Work instruction: Somewhere below are a line with "76: (356, 294)" and a later line with "118: (246, 199)". Output exactly those lines and all lines between them.

Source data:

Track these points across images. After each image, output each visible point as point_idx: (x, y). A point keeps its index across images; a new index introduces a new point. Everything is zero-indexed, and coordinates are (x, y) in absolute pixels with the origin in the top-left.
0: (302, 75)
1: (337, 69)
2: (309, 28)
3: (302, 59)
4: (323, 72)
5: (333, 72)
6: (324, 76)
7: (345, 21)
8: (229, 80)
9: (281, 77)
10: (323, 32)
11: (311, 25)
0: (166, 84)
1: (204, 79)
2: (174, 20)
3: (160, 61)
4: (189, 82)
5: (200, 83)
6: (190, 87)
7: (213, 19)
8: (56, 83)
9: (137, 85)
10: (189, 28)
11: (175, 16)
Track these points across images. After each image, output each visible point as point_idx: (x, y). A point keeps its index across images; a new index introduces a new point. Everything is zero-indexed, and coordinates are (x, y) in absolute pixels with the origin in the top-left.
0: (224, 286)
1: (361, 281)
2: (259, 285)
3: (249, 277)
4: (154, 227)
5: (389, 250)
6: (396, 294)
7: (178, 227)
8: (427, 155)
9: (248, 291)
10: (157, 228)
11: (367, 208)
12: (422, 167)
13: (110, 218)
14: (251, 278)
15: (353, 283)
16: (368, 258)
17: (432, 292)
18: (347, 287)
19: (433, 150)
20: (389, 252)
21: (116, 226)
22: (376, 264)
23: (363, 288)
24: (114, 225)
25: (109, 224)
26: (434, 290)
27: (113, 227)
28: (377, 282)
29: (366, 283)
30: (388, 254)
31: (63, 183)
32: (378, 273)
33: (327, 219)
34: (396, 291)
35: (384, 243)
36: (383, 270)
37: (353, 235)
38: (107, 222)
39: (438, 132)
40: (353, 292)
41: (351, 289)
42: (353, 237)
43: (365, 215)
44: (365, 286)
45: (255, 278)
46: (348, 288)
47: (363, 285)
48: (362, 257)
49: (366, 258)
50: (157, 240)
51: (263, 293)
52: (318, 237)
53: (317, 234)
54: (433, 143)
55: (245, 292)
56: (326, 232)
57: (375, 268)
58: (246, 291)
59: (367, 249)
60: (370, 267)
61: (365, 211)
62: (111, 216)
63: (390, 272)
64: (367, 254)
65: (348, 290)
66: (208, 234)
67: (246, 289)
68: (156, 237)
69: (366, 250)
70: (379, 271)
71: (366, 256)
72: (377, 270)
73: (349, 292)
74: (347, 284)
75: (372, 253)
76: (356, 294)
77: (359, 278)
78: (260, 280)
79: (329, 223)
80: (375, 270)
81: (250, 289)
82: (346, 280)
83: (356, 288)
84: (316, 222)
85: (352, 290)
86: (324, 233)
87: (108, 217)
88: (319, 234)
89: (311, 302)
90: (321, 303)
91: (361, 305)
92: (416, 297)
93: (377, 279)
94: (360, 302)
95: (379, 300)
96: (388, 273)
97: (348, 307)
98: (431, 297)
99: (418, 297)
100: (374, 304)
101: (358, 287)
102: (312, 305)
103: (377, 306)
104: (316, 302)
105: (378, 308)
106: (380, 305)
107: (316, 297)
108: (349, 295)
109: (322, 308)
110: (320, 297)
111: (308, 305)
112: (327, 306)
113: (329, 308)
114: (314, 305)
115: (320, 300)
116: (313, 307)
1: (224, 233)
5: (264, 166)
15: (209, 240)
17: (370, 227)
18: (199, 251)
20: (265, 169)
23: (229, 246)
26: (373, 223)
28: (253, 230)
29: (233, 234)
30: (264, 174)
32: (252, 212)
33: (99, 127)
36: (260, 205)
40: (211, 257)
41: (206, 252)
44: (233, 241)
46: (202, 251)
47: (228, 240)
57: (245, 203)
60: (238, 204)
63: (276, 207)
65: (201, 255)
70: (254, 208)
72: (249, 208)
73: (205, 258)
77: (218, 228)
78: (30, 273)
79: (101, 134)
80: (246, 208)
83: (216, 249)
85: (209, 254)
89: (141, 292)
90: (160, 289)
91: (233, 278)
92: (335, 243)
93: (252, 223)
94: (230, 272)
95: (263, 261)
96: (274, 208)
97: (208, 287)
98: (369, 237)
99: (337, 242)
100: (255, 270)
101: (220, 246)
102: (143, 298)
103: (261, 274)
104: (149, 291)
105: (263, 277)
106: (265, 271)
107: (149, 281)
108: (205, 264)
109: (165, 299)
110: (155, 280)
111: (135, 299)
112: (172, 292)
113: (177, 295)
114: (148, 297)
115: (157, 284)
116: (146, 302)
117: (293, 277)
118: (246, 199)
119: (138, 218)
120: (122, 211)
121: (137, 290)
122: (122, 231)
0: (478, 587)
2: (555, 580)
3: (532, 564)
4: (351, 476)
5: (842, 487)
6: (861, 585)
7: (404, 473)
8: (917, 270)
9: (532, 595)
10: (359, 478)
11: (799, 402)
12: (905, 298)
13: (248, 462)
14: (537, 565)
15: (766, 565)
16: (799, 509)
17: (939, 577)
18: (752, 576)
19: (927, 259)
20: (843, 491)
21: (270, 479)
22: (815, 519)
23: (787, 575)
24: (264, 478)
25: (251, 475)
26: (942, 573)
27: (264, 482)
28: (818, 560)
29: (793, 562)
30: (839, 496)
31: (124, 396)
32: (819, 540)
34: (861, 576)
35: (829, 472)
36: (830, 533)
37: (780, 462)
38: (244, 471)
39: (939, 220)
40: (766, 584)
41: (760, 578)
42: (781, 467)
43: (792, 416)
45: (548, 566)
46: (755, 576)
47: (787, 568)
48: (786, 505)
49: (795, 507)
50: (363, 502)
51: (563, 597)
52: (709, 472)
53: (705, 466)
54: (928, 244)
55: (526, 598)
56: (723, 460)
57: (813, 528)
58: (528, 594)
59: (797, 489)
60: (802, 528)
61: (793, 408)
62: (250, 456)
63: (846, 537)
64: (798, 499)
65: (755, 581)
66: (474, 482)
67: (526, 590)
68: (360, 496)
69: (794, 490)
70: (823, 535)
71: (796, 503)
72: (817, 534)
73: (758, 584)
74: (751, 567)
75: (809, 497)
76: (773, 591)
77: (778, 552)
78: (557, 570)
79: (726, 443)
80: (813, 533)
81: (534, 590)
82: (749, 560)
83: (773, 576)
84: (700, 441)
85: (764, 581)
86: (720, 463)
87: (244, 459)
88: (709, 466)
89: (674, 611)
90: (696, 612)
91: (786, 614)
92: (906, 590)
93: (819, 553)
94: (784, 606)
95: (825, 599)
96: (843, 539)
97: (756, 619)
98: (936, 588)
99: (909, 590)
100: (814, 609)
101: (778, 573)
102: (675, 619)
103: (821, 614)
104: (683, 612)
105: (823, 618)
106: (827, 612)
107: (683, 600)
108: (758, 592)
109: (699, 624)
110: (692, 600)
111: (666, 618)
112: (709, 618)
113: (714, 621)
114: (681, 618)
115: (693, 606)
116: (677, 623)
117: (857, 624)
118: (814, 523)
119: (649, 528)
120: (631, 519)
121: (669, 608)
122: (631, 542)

Response below:
76: (356, 294)
77: (359, 278)
78: (260, 280)
79: (329, 223)
80: (375, 270)
81: (250, 289)
82: (346, 280)
83: (356, 288)
84: (316, 222)
85: (352, 290)
86: (324, 233)
87: (108, 217)
88: (319, 234)
89: (311, 302)
90: (321, 303)
91: (361, 305)
92: (416, 297)
93: (377, 279)
94: (360, 302)
95: (379, 300)
96: (388, 273)
97: (348, 307)
98: (431, 297)
99: (418, 297)
100: (374, 304)
101: (358, 287)
102: (312, 305)
103: (377, 306)
104: (316, 302)
105: (378, 308)
106: (380, 305)
107: (316, 297)
108: (349, 295)
109: (322, 308)
110: (320, 297)
111: (308, 305)
112: (327, 306)
113: (329, 308)
114: (314, 305)
115: (320, 300)
116: (313, 307)
1: (224, 233)
5: (264, 166)
15: (209, 240)
17: (370, 227)
18: (199, 251)
20: (265, 169)
23: (229, 246)
26: (373, 223)
28: (253, 230)
29: (233, 234)
30: (264, 174)
32: (252, 212)
33: (99, 127)
36: (260, 205)
40: (211, 257)
41: (206, 252)
44: (233, 241)
46: (202, 251)
47: (228, 240)
57: (245, 203)
60: (238, 204)
63: (276, 207)
65: (201, 255)
70: (254, 208)
72: (249, 208)
73: (205, 258)
77: (218, 228)
78: (30, 273)
79: (101, 134)
80: (246, 208)
83: (216, 249)
85: (209, 254)
89: (141, 292)
90: (160, 289)
91: (233, 278)
92: (335, 243)
93: (252, 223)
94: (230, 272)
95: (263, 261)
96: (274, 208)
97: (208, 287)
98: (369, 237)
99: (337, 242)
100: (255, 270)
101: (220, 246)
102: (143, 298)
103: (261, 274)
104: (149, 291)
105: (263, 277)
106: (265, 271)
107: (149, 281)
108: (205, 264)
109: (165, 299)
110: (155, 280)
111: (135, 299)
112: (172, 292)
113: (177, 295)
114: (148, 297)
115: (157, 284)
116: (146, 302)
117: (293, 277)
118: (246, 199)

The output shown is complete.